B.C. Tug Strike Ends, Lifting Picket Line for Seaspan's Shipyard
After more than seven weeks on strike, a mariners' union representing tug captains, mates and engineers has reached a tentative deal with Vancouver, B.C. operator Seaspan. The agreement allows the towing vessel officers to return to work, but it will also allow Seaspan's much larger shipbuilding enterprise to resume operations. Production at its Vancouver Shipyard plant has been heavily affected since September 7, when striking tug officers set up a picket line at the yard - and 1,000 unionized welders, pipefitters, electricians and other essential shipbuilding personnel decided not to cross it.

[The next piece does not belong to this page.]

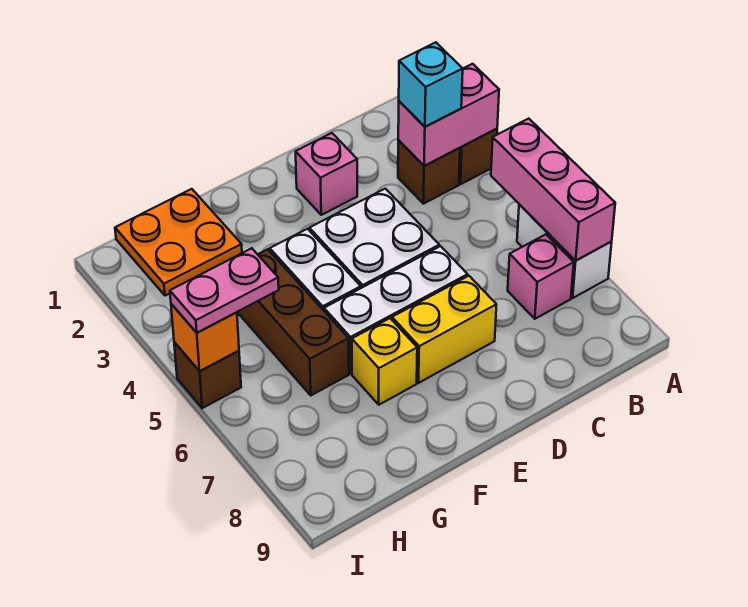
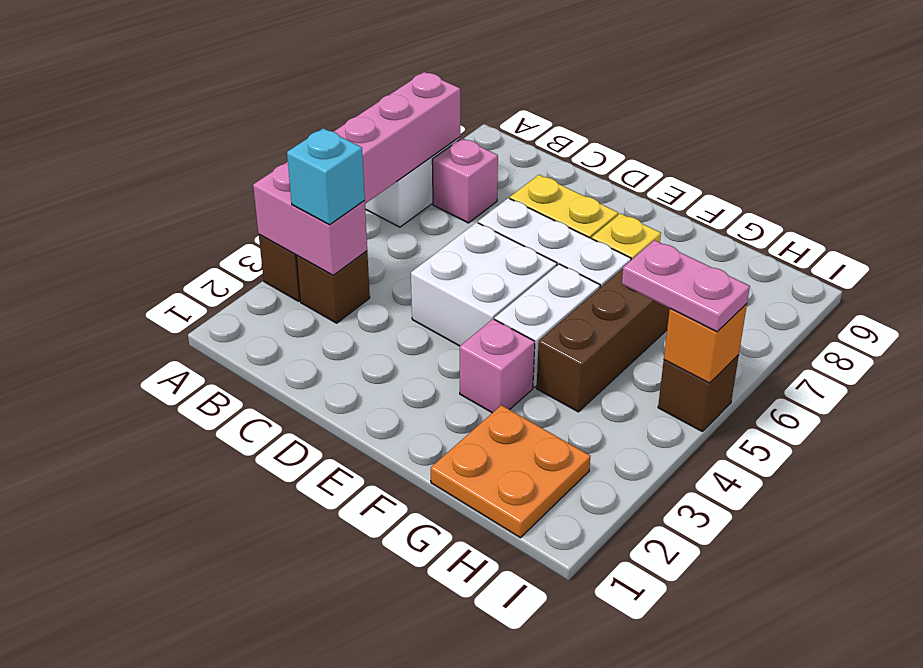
pink 1x1 brick [296,133,357,215] -> pink 1x1 brick moved to [460,319,535,413]

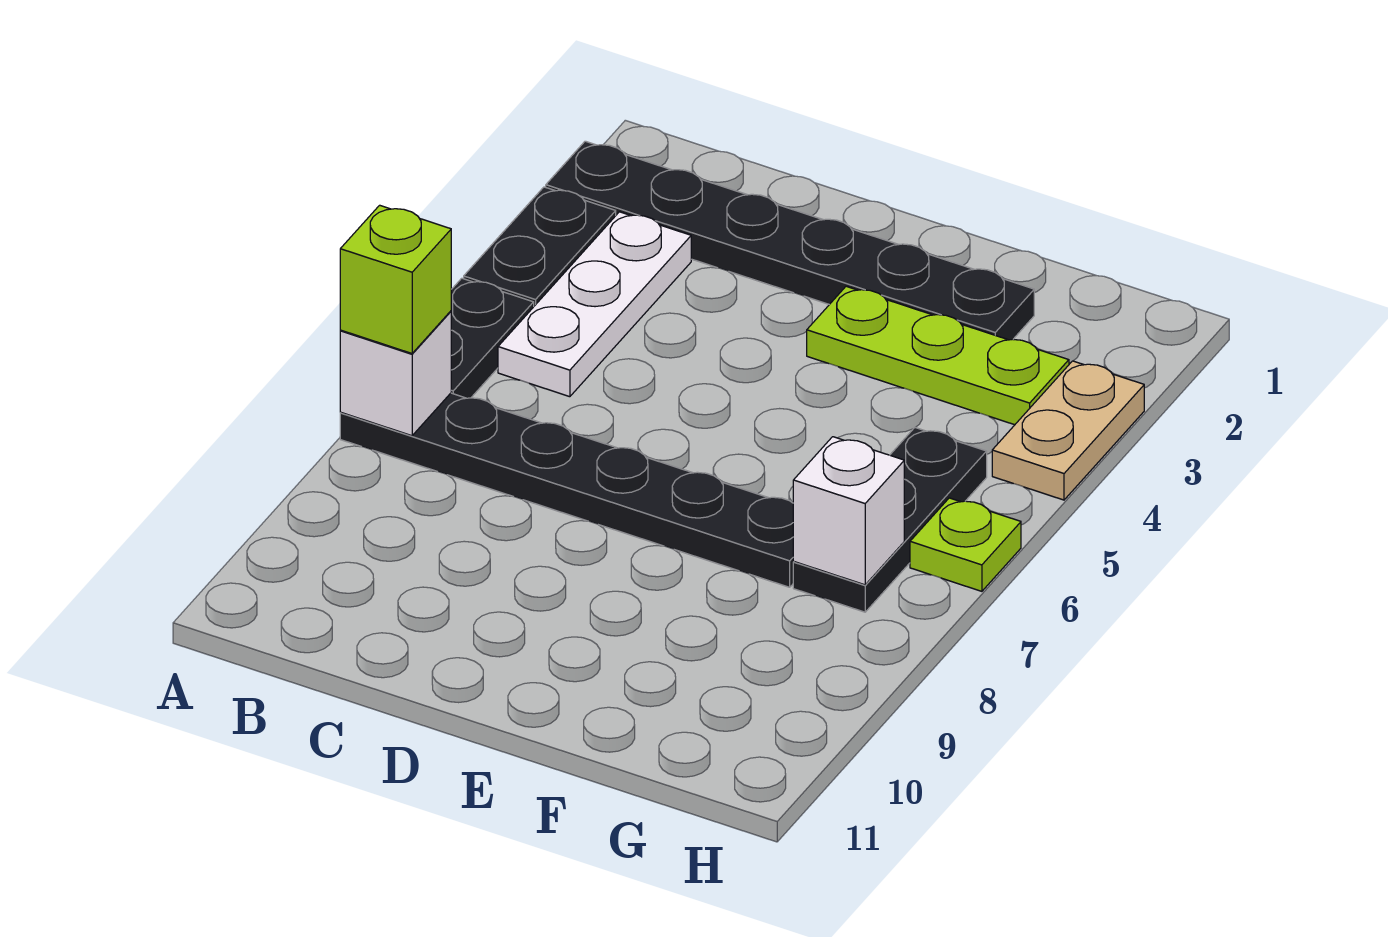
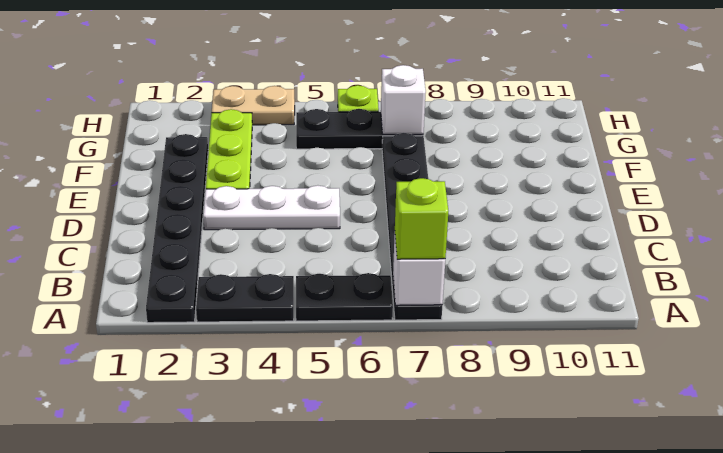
white 1x3 plate [498,212,691,397] -> white 1x3 plate moved to [203,185,340,230]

The Canadian Merchant Service Guild (CMSG) represents the licensed maritime crew aboard Seaspan's tugs, and its last collective bargaining agreement with the company expired in late 2019. The union was not satisfied with the company's last, best offer in contract negotiations this summer - particularly the size of a cost of living adjustment and a plan for "pager" shift scheduling, according to documents obtained by local paper The Tyee. On August 25, union leadership announced a strike action, including a picket line at Seaspan's other line of business - shipbuilding for the Canadian government.
Seaspan's shipbuilding enterprise is focused on federal government contracts, and it has been running behind schedule. It holds a contract to build two $1.5 billion (CAD$2 billion per unit) underway-replenishment fleet auxiliaries for the Royal Canadian Navy; construction on the first began in June 2018, and after a series of setbacks, it is now expected to deliver in 2025.
The picket line had an immediate and substantial impact. “Virtually no union employees have reported to work at Vancouver Shipyards" since the picket line went up, a Seaspan spokesperson told North Shore News.
That disruption is now over. In a brief note to members published Friday, the CMSG said that it has reached a tentative deal with Seaspan. "The Guild will immediately withdraw our picket lines while the tentative agreement is being voted by the members employed at Seaspan. Thank-you to those who provided support during this difficult job action," the union said.